The move is just the latest in a line of decisions by the Trump administration to undermine the ACA.
Now that the risk adjustment payments are on hold, some state regulators fear that insurers could become less willing to participate in certain communities.
The calculated risk adjustment payment for 2017 was $10.4 billion, according to CMS. It discourages companies from trying to save money by cherry-picking the healthiest people and kicking others to the curb.
The plan would replace federal payments to insurance companies with block grants to states, allowing states to "innovate" by providing low-cost, low-benefit plans. Many have started making a profit and some are expanding their involvement for 2019, a marked change from this time previous year, when several carriers said they were going to pull out of the exchanges for 2018.
The Trump administration announced Tuesday it is making further cuts to the "navigator" program that provides in-person assistance to people seeking coverage on Obamacare's web-based marketplace.
However, the trade group America's Health Insurance Plans (AHIP) said in a statement that the recent move would lead to uncertainty and increase premiums, putting the burden on small businesses and consumers. Texas could reach the Court in an upcoming term, potentially placing Kavanaugh in a crucial role to determine whether Americans with pre-existing conditions have the right to access affordable, quality health care.
If the individual mandate is ruled unconstitutional, private insurance companies could revert to rejecting people with many conditions-including heart disease, cancer, diabetes and a host of less serious health problems-or charging them exorbitant rates for coverage. Insurers proposed rates in May.
And to win a federal grant for next year, navigator organizations will have to be willing to steer the public away from the Affordable Care Act to consider other options, like association health plans and short-term temporary insurance that the Trump Administration is promoting as a cheaper alternative to the ACA.
"Costs for taxpayers will rise as the federal government spends more on premium subsidies", the group said.
Democrats were quick to denounce the administration's latest action. Sen.
Centers for Medicare and Medicaid Service announced the abrupt halt of these payments Saturday evening, citing a February 2018 ruling from the U.S. District Court for the District of New Mexico that invalidates them.
CMS Administrator Seema Verma says the navigators just aren't cost effective.
More than 10 million people buy individual health insurance plans through HealthCare.gov and state insurance marketplaces.

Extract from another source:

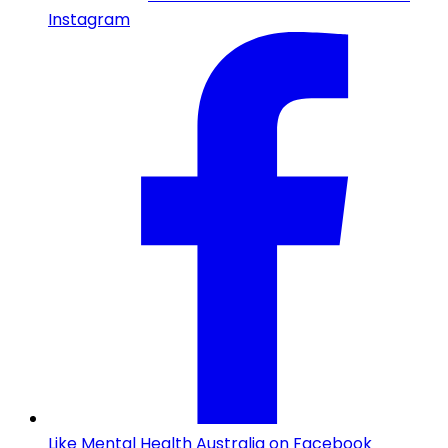
Instagram
Like Mental Health Australia on Facebook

Health law experts are... Many of those are self-employed people and small-business owners, generally seen as a Republican constituency.
Blue Shield of California is owed the most at $696 million, followed by BCBS of Florida at $686 million and HCSC, a Blues-affiliated insurer, at $640 million.
But despite President Donald Trump's disdain for "Obamacare", enrollment for subsidized private coverage has been fairly steady, with about 10 million people now signed up.
By the way, this rule was propagated by the Obama Administration, not President Trump. The other half are covered by expanded Medicaid. The administration called the program ineffective and said advertising from insurers themselves can help make up for the reduced funding. Such actions by the current administration are happening amid enrollment and setting of health plans for the next season.